My fear is that, under the guise of legislating for what is said to be tolerance, we are legislating for intolerance. Once this begins, it is hard to see where it ends. While decrying religion as dogmatic, is dogma to prevail in the public square, forcing to the margins the legitimate expression and practice of genuine religious conviction? My fear is that in an attempt to clear the public square of what are regarded as unacceptable intrusions, we weaken the pillars on which that public square is erected and we will discover that the pillars of pluralism may not survive.
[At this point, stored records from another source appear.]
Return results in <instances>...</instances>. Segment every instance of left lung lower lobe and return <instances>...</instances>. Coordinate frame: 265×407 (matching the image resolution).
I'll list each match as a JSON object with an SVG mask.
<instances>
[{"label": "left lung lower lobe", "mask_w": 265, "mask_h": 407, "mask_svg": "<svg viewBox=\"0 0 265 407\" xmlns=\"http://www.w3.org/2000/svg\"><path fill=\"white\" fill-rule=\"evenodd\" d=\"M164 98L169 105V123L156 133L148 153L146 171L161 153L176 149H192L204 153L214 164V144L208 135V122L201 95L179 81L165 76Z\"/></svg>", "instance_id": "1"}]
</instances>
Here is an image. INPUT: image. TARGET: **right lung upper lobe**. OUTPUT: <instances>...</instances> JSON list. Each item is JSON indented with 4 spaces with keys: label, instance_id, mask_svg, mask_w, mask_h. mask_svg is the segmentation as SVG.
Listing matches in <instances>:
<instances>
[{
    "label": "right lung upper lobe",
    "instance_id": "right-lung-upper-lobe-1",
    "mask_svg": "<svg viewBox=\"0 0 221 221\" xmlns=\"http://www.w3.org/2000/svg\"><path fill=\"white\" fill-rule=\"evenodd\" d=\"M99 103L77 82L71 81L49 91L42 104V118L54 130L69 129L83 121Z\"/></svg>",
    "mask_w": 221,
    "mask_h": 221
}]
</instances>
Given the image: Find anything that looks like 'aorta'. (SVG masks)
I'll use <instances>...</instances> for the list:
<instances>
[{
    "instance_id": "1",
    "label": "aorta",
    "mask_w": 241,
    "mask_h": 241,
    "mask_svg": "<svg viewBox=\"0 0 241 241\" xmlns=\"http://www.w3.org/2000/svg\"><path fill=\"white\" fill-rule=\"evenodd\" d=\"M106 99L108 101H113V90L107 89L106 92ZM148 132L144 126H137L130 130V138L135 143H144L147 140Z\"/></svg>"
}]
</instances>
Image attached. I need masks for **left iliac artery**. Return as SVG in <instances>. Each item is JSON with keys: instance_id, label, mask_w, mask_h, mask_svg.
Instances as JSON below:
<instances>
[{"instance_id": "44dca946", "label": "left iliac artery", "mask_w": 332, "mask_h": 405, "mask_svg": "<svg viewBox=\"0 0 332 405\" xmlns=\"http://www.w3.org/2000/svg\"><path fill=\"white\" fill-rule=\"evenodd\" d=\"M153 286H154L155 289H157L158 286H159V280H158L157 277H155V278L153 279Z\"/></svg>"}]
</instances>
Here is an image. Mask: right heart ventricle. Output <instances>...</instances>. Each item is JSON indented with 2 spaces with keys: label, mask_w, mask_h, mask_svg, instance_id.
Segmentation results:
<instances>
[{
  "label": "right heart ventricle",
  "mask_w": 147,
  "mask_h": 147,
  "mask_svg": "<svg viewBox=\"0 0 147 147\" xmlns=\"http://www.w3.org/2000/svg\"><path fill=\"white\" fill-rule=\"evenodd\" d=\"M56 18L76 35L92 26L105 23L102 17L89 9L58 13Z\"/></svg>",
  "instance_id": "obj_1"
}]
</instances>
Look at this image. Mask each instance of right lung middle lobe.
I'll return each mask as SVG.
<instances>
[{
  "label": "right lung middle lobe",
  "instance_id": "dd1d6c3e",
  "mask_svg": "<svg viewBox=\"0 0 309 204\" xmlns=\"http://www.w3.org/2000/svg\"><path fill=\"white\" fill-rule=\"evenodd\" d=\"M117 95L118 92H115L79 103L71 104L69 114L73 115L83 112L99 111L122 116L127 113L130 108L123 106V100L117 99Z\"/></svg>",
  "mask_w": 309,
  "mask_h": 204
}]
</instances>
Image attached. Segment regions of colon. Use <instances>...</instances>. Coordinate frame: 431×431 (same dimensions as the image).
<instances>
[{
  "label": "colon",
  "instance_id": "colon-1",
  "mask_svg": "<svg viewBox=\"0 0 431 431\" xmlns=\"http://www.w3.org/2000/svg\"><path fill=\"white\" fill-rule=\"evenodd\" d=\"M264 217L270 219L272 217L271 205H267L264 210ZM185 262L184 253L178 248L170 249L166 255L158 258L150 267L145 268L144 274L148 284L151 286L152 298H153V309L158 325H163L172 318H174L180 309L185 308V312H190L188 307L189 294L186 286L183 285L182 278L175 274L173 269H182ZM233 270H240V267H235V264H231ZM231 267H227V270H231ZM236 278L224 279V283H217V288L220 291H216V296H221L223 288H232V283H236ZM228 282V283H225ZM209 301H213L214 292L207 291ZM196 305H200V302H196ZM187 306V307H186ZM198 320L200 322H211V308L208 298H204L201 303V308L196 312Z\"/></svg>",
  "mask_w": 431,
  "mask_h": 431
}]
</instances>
The question is whether the threads holding together pluralist democracy have begun to unravel. That is why I have sounded this noteof alarm. It is as a British Catholic citizen, pleading for the continuation of our proud democratic tradition of respect for the exercise of religious belief, that I have spoken. I am conscious that when an essential core of our democratic freedom risks being undermined, subsequent generations will hold to account those who were able to raise their voices yet stayed silent. Christian witness does not permit us to be silent on the fundamental importance of the free exercise of religious belief. Those who proclaim Britain as a nation under God must be allowed to continue to work freely for His Kingdom here in Britain. That is our tradition. And I believe it is the tradition which British people wish to maintain. We should now engage in tolerant. reasoned and democratic debate on what is clearly the beginning, not the end, of this question.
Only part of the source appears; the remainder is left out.